*YOUR ASSIGNMENT:* Rewrite the items below, replacing each "chart" with "graph" and changing nothing else. Leave the pictures out.

*DATA FOR ANALYSIS:*

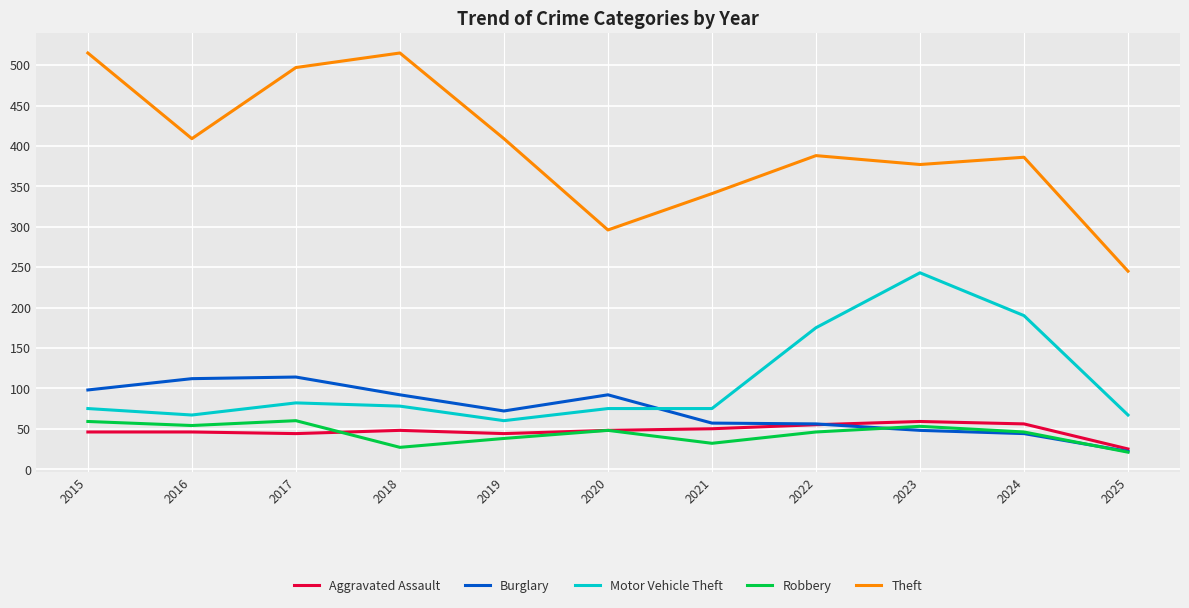

True or false: Robbery has a value of 60 at 2017.

True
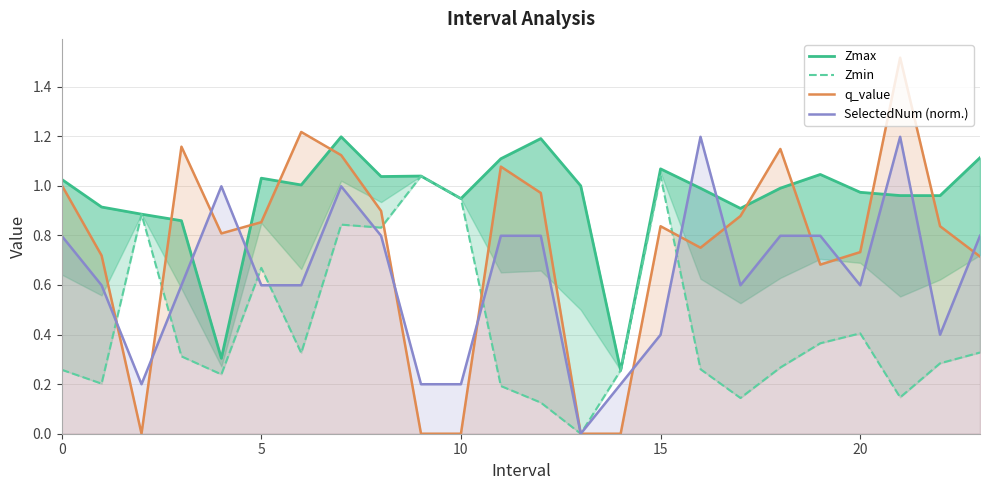

What is the label of the 17th point from the left?

16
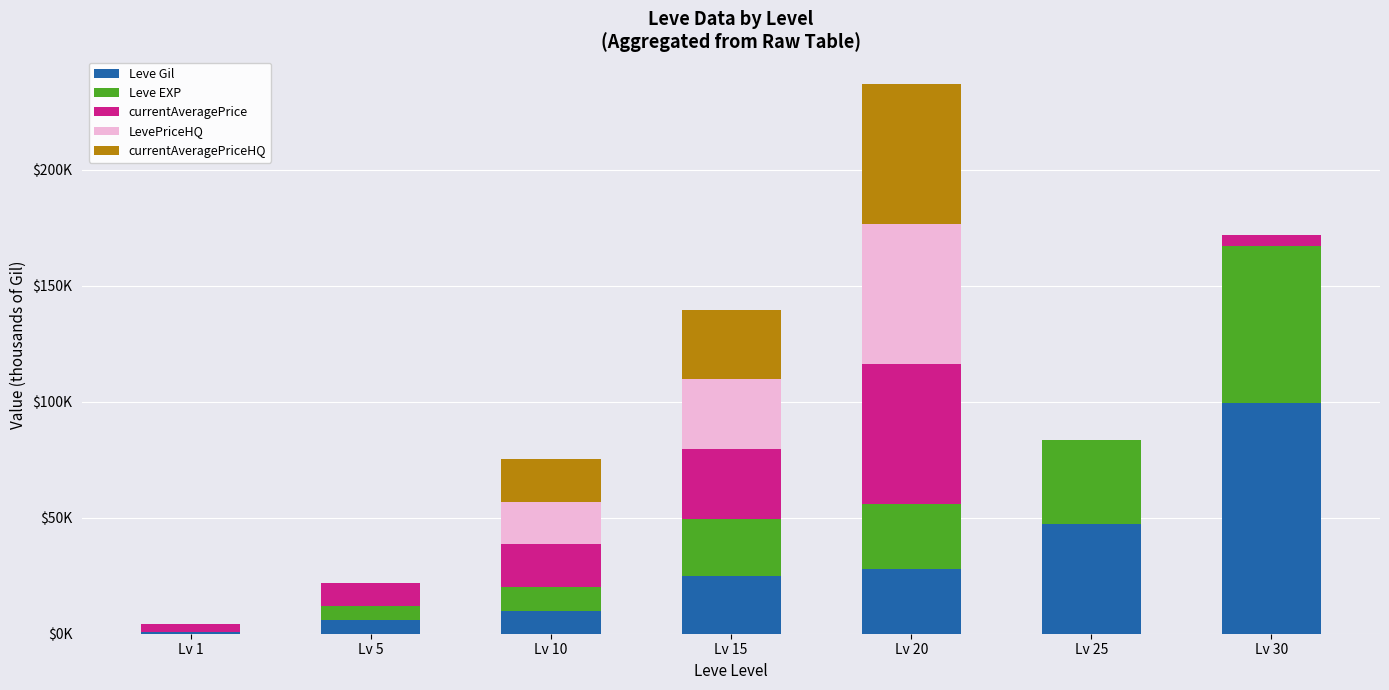

List the series in order of their peak value, highest first.

Leve Gil, Leve EXP, LevePriceHQ, currentAveragePriceHQ, currentAveragePrice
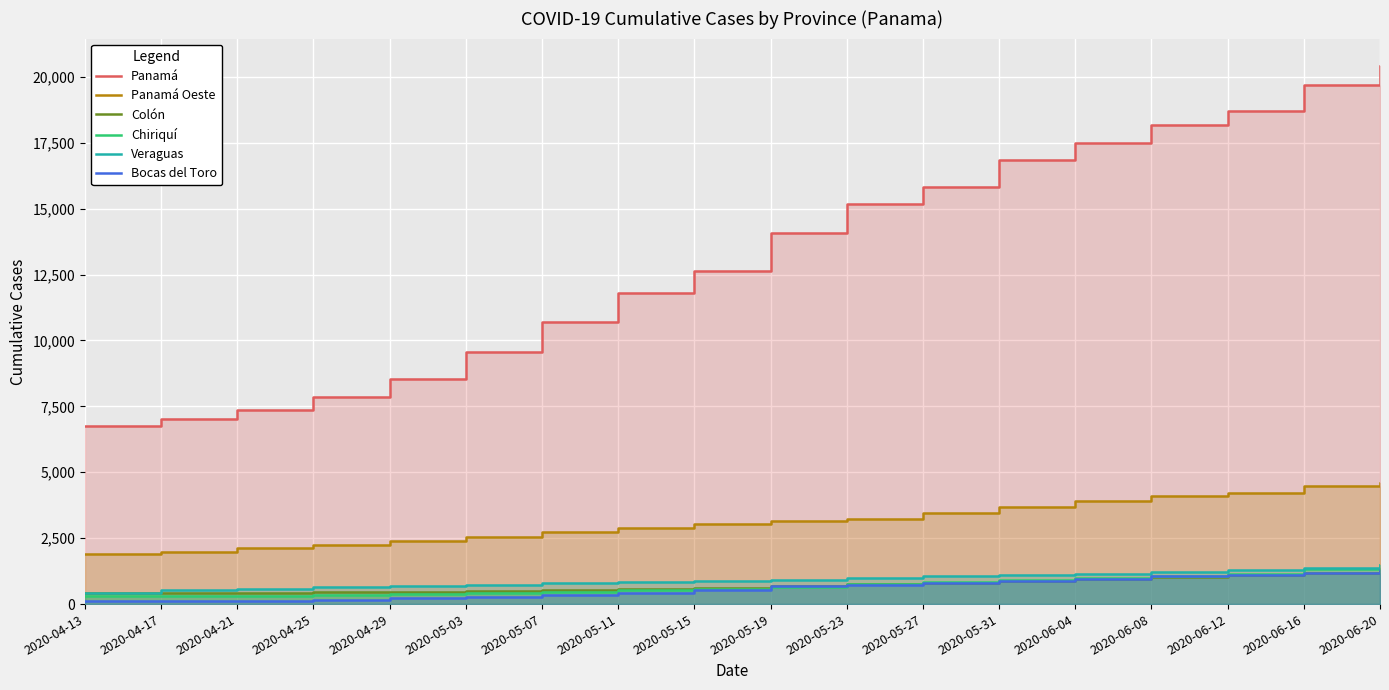

At which category is the sum across all series the highest?

2020-06-20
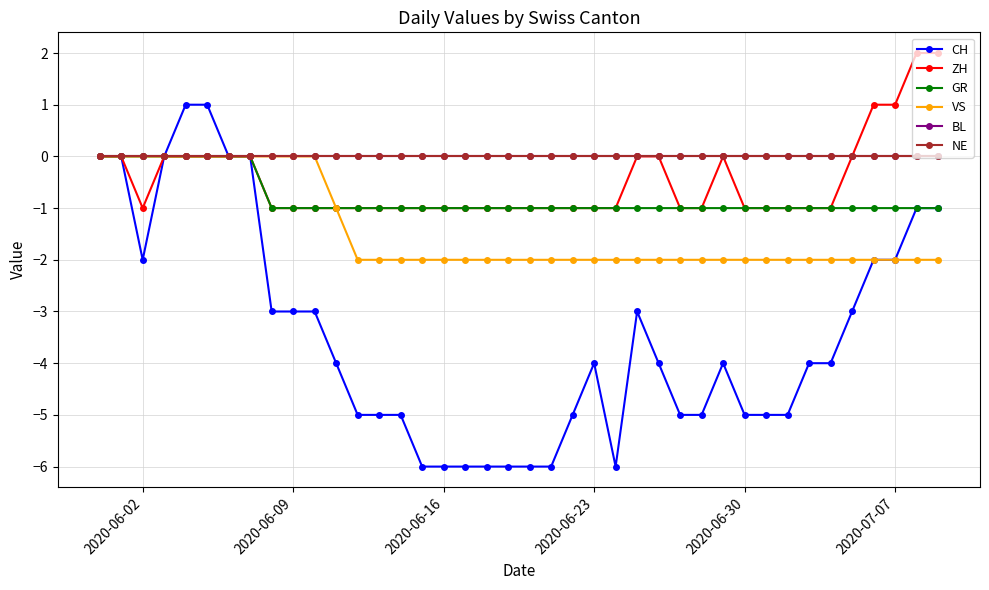

Reading left to right, what are all the values shown in this chart?

CH: 0	0	-2	0	1	1	0	0	-3	-3	-3	-4	-5	-5	-5	-6	-6	-6	-6	-6	-6	-6	-5	-4	-6	-3	-4	-5	-5	-4	-5	-5	-5	-4	-4	-3	-2	-2	-1	-1
ZH: 0	0	-1	0	0	0	0	0	-1	-1	-1	-1	-1	-1	-1	-1	-1	-1	-1	-1	-1	-1	-1	-1	-1	0	0	-1	-1	0	-1	-1	-1	-1	-1	0	1	1	2	2
GR: 0	0	0	0	0	0	0	0	-1	-1	-1	-1	-1	-1	-1	-1	-1	-1	-1	-1	-1	-1	-1	-1	-1	-1	-1	-1	-1	-1	-1	-1	-1	-1	-1	-1	-1	-1	-1	-1
VS: 0	0	0	0	0	0	0	0	0	0	0	-1	-2	-2	-2	-2	-2	-2	-2	-2	-2	-2	-2	-2	-2	-2	-2	-2	-2	-2	-2	-2	-2	-2	-2	-2	-2	-2	-2	-2
BL: 0	0	0	0	0	0	0	0	0	0	0	0	0	0	0	0	0	0	0	0	0	0	0	0	0	0	0	0	0	0	0	0	0	0	0	0	0	0	0	0
NE: 0	0	0	0	0	0	0	0	0	0	0	0	0	0	0	0	0	0	0	0	0	0	0	0	0	0	0	0	0	0	0	0	0	0	0	0	0	0	0	0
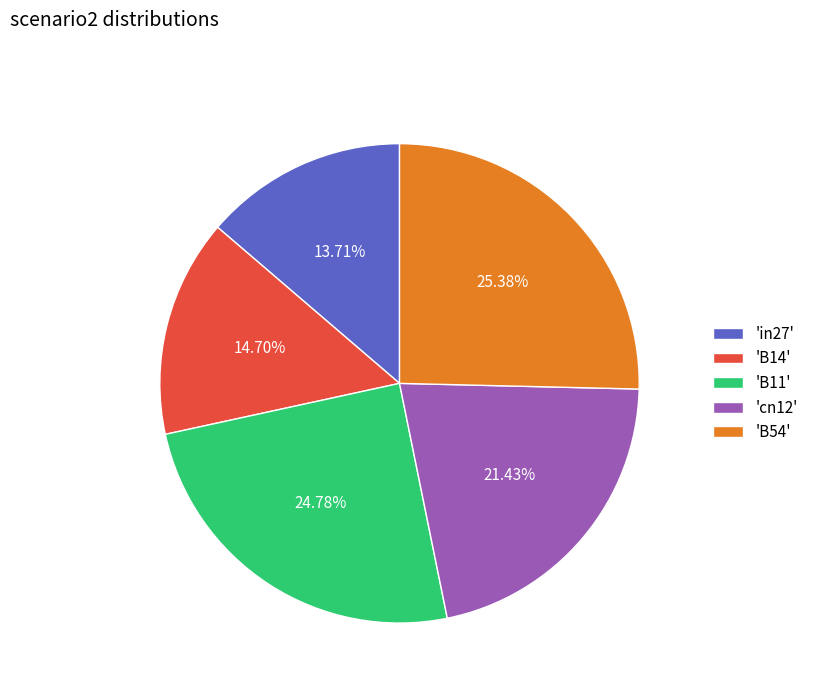

Does any single category account for the majority?

No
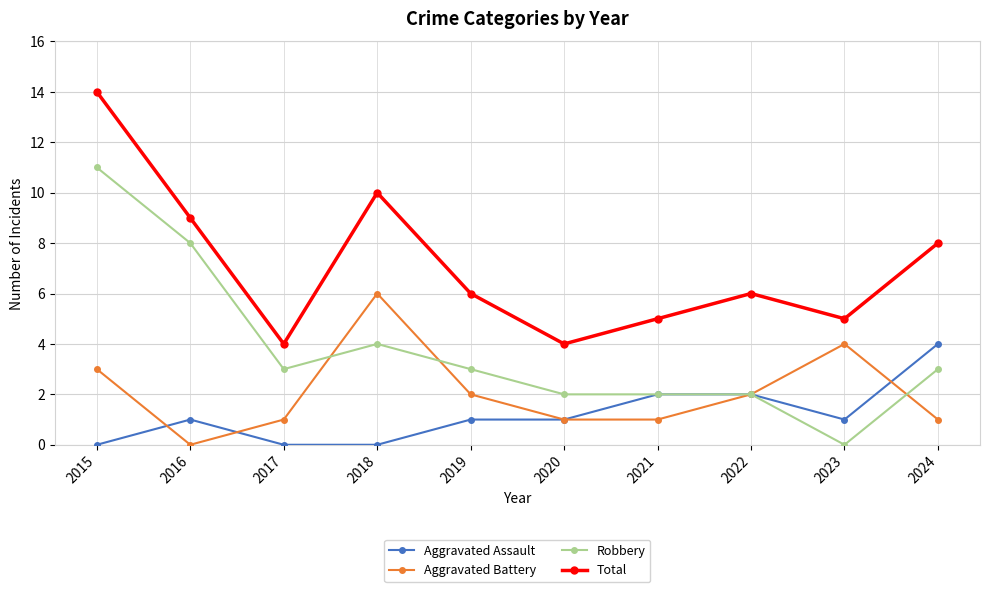

Count the number of categories in the chart.

10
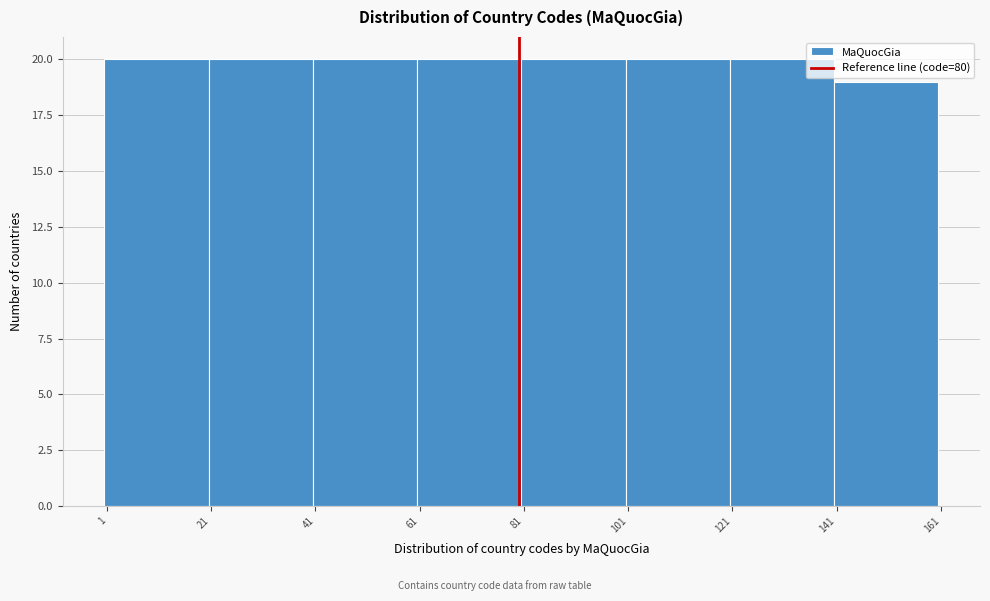

Reading left to right, list every bar in this chart as the range it spans on the x-axis followed by its height. Neither the bar edges nor the heights are printed on the chart, so give them approximately, as read against the axes.

0.5 to 20.5: 20
20.5 to 40.5: 20
40.5 to 60.5: 20
60.5 to 80.5: 20
80.5 to 100.5: 20
100.5 to 120.5: 20
120.5 to 140.5: 20
140.5 to 160.5: 19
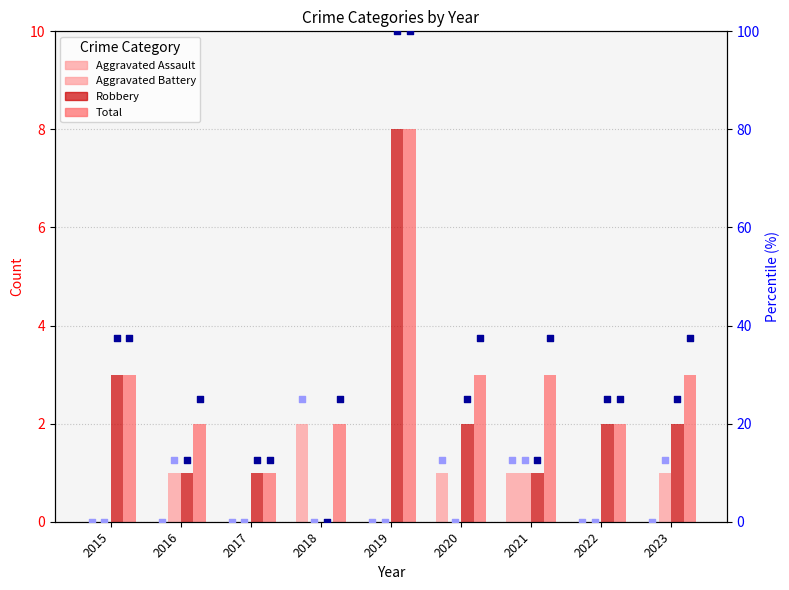

Is the value of Total at 2017 greater than the value of Aggravated Battery at 2019?

Yes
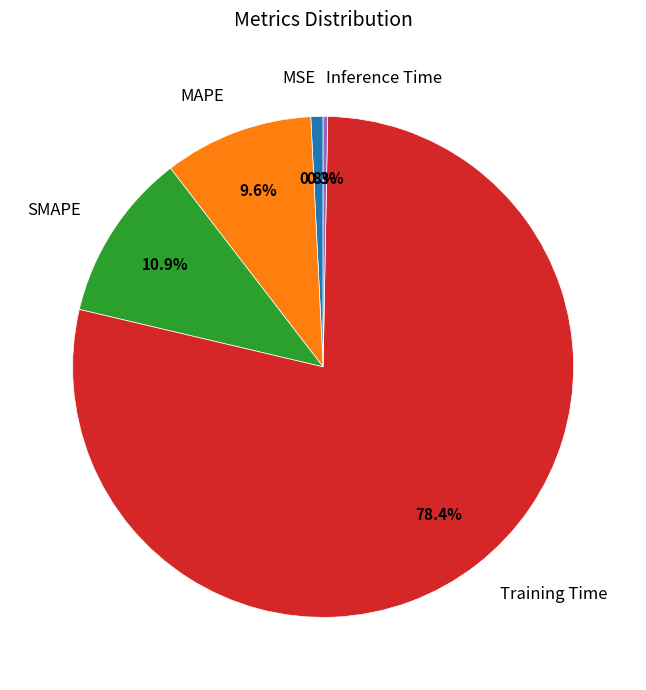

What percentage is the MAPE slice, to the nearest percent?

10%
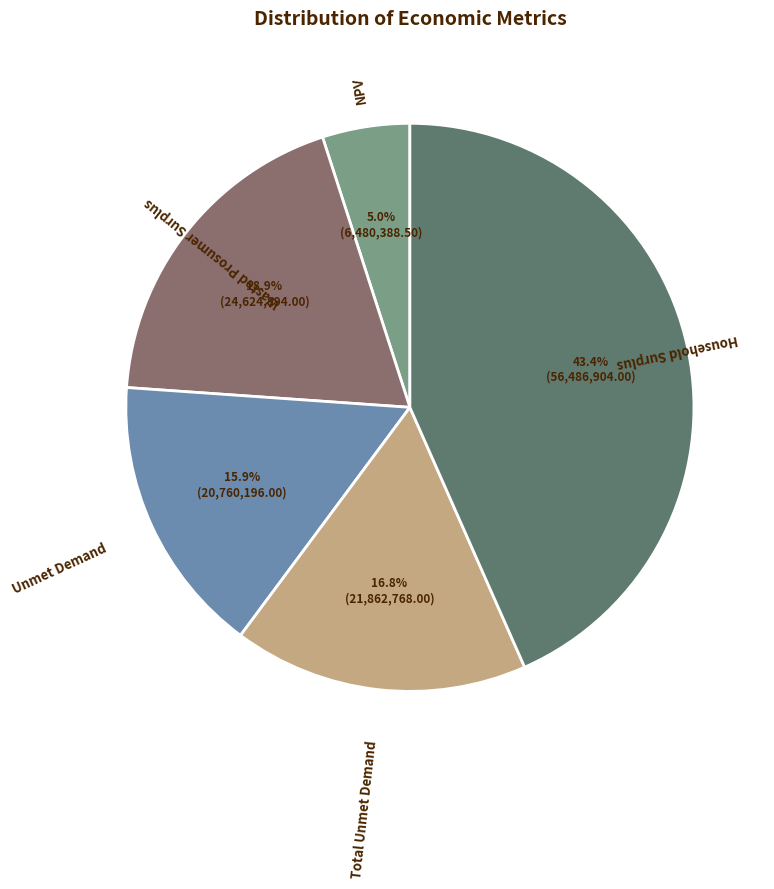

Is there a majority slice in this chart?

No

*COMPLETED EXERCISE:*
True or false: Robbery has a value of 60 at 2017.

True

What is the label of the 17th point from the left?

16

List the series in order of their peak value, highest first.

Leve Gil, Leve EXP, LevePriceHQ, currentAveragePriceHQ, currentAveragePrice

At which category is the sum across all series the highest?

2020-06-20

Reading left to right, what are all the values shown in this graph?

CH: 0	0	-2	0	1	1	0	0	-3	-3	-3	-4	-5	-5	-5	-6	-6	-6	-6	-6	-6	-6	-5	-4	-6	-3	-4	-5	-5	-4	-5	-5	-5	-4	-4	-3	-2	-2	-1	-1
ZH: 0	0	-1	0	0	0	0	0	-1	-1	-1	-1	-1	-1	-1	-1	-1	-1	-1	-1	-1	-1	-1	-1	-1	0	0	-1	-1	0	-1	-1	-1	-1	-1	0	1	1	2	2
GR: 0	0	0	0	0	0	0	0	-1	-1	-1	-1	-1	-1	-1	-1	-1	-1	-1	-1	-1	-1	-1	-1	-1	-1	-1	-1	-1	-1	-1	-1	-1	-1	-1	-1	-1	-1	-1	-1
VS: 0	0	0	0	0	0	0	0	0	0	0	-1	-2	-2	-2	-2	-2	-2	-2	-2	-2	-2	-2	-2	-2	-2	-2	-2	-2	-2	-2	-2	-2	-2	-2	-2	-2	-2	-2	-2
BL: 0	0	0	0	0	0	0	0	0	0	0	0	0	0	0	0	0	0	0	0	0	0	0	0	0	0	0	0	0	0	0	0	0	0	0	0	0	0	0	0
NE: 0	0	0	0	0	0	0	0	0	0	0	0	0	0	0	0	0	0	0	0	0	0	0	0	0	0	0	0	0	0	0	0	0	0	0	0	0	0	0	0

Does any single category account for the majority?

No

Count the number of categories in the graph.

10

Reading left to right, list every bar in this graph as the range it spans on the x-axis followed by its height. Neither the bar edges nor the heights are printed on the graph, so give them approximately, as read against the axes.

0.5 to 20.5: 20
20.5 to 40.5: 20
40.5 to 60.5: 20
60.5 to 80.5: 20
80.5 to 100.5: 20
100.5 to 120.5: 20
120.5 to 140.5: 20
140.5 to 160.5: 19

Is the value of Total at 2017 greater than the value of Aggravated Battery at 2019?

Yes

What percentage is the MAPE slice, to the nearest percent?

10%

Is there a majority slice in this graph?

No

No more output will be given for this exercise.